▶ _Consigne 1_
Reproduisez le passage de la chronique sur Sherbrooke qui commence à « Dans la foulée » et se termine à « se fait tard. ».
▶ _Consigne 2_
Répondez brièvement à ces questions sur la chronique sur Sherbrooke :
(a) Quel véhicule fut construit pour la première fois à Sherbrooke ?
(b) Quel plan du centre-ville le précédent conseil municipal a-t-il adopté ?
(c) Quelle entité Sherbrooke a-t-elle créée lors de son virage vers l'innovation ?
▶ _Consigne 3_
Réécrivez sous forme de liste le paragraphe de la chronique sur Sherbrooke qui débute par « Ces vingt dernières années », en conservant ses faits principaux.

Daniel Nadeau Par Daniel Nadeau
Mardi le 21 novembre 2017

Dans la foulée de l'élection d'un nouveau maire à Sherbrooke et d'une campagne électorale qui a fait l'impasse sur les grands enjeux de notre époque, il faut rappeler que nous vivons une période charnière qui pourrait bien mener notre planète et notre civilisation à sa fin si nous ne faisons rien pour réduire les gaz à effet de serre et surtout si nous continuons à refuser les changements inéluctables qui sont à notre porte.

Ces changements sont largement documentés, nos modes de produire se transforment et de nos jours, nous manipulons plus de données que de marchandises. Nos modes de consommation sont à revoir en regard de la nécessité de diminuer notre empreinte environnementale et de réduire nos déchets. Nous devons aussi faire des choix différents quant à nos moyens de mobilité et à ce que nous consommons pour nous alimenter. Notre planète est menacée et il se fait tard.

Dans ce contexte, que pouvons-nous faire concrètement? À l'échelle de notre ville, nous, citoyennes et citoyens, pouvons-nous y faire quelque chose? La réponse est oui. L'un des vecteurs de l'intervention de notre ville à la faveur de l'avenir de nos enfants et de nos petits-enfants est de faire les bons choix pour que Sherbrooke devienne une ville phare du 21e siècle.

En ce sens, les dossiers du déplacement du pont des Grandes Fourches, la mise en œuvre du projet Well Inc. et la réalisation du plan 20/20 du centre-ville adopté par le précédent conseil municipal sont capitaux pour l'avenir de notre ville et pour en assurer la prospérité et la pérennité parmi les autres grandes villes du Québec. Ces dossiers ont été discutés de façon triviale jusqu'à maintenant. Il est temps que nous en parlions sérieusement. Réflexion autour de l'avenir de Sherbrooke.

Des orientations fondamentales

J'ai eu l'occasion de l'écrire dans des chroniques précédentes, Sherbrooke est une ville qui s'est autrefois distinguée dès le 19e siècle par son innovation et son entrepreneuriat. C'est à Sherbrooke que fut construite la première automobile, nous avons été la première ville au Québec à municipaliser notre hydro-électricité, bien avant que le Québec nationalise les compagnies privées pour créer ce qui est devenu Hydro-Québec.

Ces vingt dernières années, nous avons patiemment cherché à faire le virage d'une économie à forte intensité de main d'œuvre à une économie à valeur ajoutée. Nous avons à la suite d'une concertation de tous les intervenants économiques de Sherbrooke dans le cadre d'un sommet convoqué par l'ancien maire Perrault, fait le virage vers l'innovation. Nous avons créé Sherbrooke Innopole et mis en œuvre une stratégie économique basée sur l'idée des grappes industrielles popularisées au Québec par l'ancien ministre libéral Gérald Tremblay, stratégie connue sous le nom de filières-clés.

▶ _Entrées présentées_
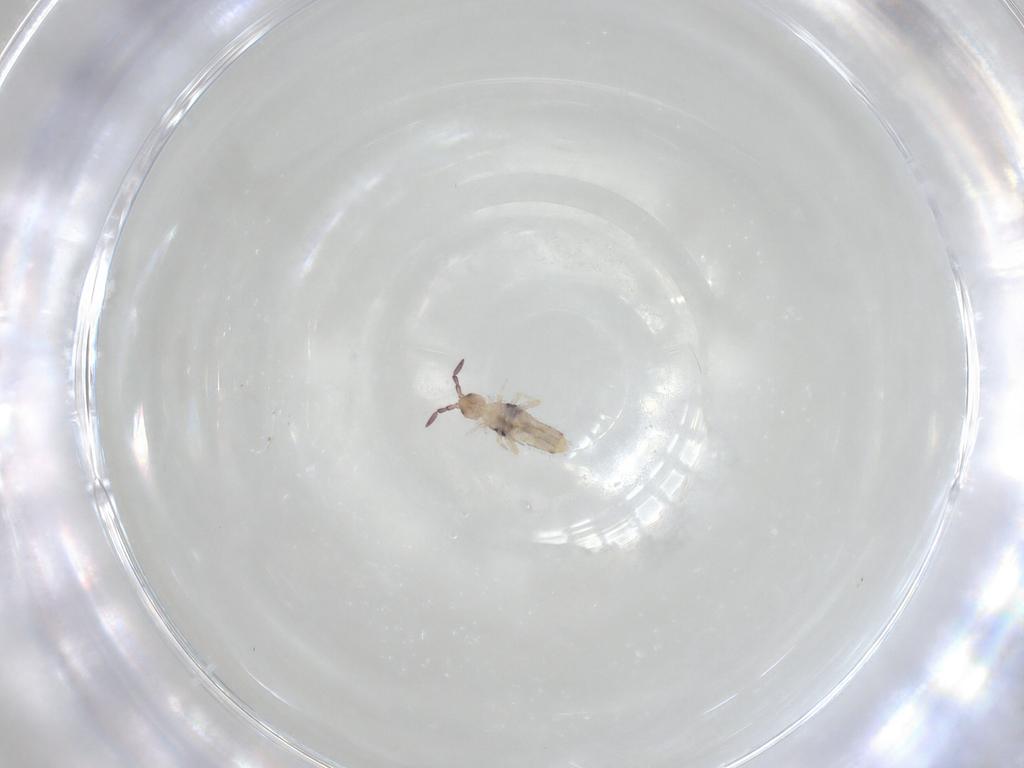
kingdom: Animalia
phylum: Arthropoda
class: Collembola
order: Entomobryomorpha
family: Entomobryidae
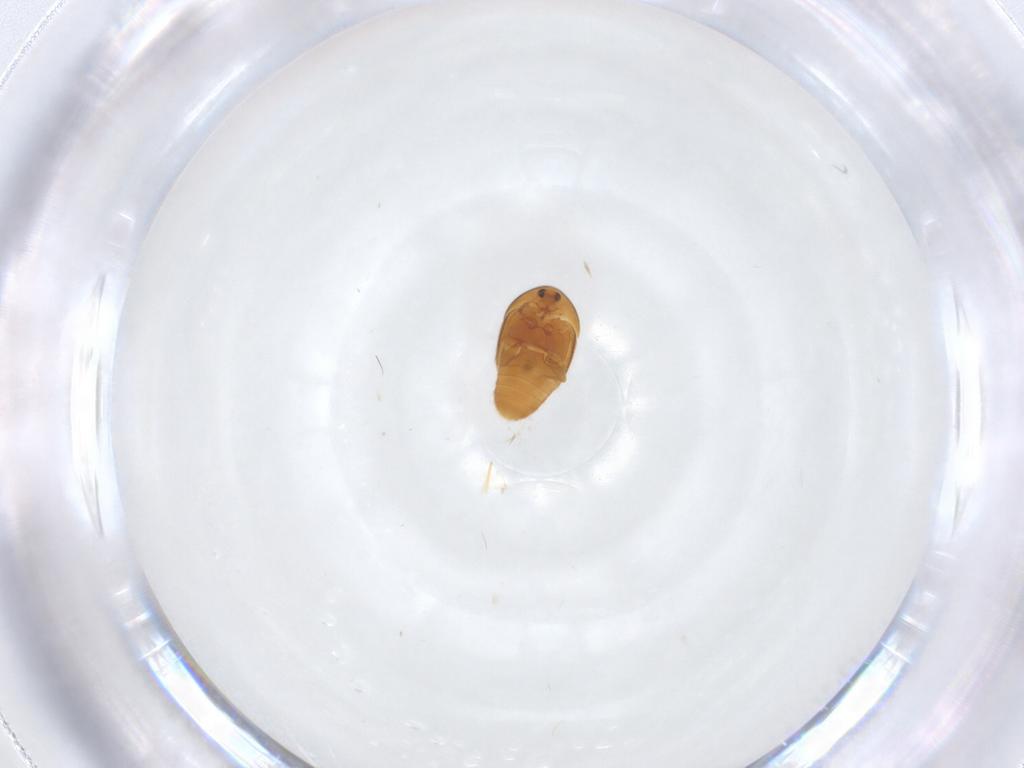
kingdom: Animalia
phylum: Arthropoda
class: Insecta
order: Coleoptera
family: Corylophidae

▶ _Résultat attendu 1_
Dans la foulée de l'élection d'un nouveau maire à Sherbrooke et d'une campagne électorale qui a fait l'impasse sur les grands enjeux de notre époque, il faut rappeler que nous vivons une période charnière qui pourrait bien mener notre planète et notre civilisation à sa fin si nous ne faisons rien pour réduire les gaz à effet de serre et surtout si nous continuons à refuser les changements inéluctables qui sont à notre porte.

Ces changements sont largement documentés, nos modes de produire se transforment et de nos jours, nous manipulons plus de données que de marchandises. Nos modes de consommation sont à revoir en regard de la nécessité de diminuer notre empreinte environnementale et de réduire nos déchets. Nous devons aussi faire des choix différents quant à nos moyens de mobilité et à ce que nous consommons pour nous alimenter. Notre planète est menacée et il se fait tard.

▶ _Résultat attendu 2_
(a) La première automobile.
(b) Le plan 20/20.
(c) Sherbrooke Innopole.

▶ _Résultat attendu 3_
- Depuis vingt ans, Sherbrooke cherche à passer d'une économie à forte intensité de main-d'œuvre à une économie à valeur ajoutée.
- Le virage vers l'innovation a été pris à la suite d'un sommet réunissant tous les intervenants économiques, convoqué par l'ancien maire Perrault.
- Sherbrooke Innopole a été créé.
- Une stratégie économique dite des filières-clés a été mise en œuvre. Elle repose sur les grappes industrielles, popularisées au Québec par l'ancien ministre libéral Gérald Tremblay.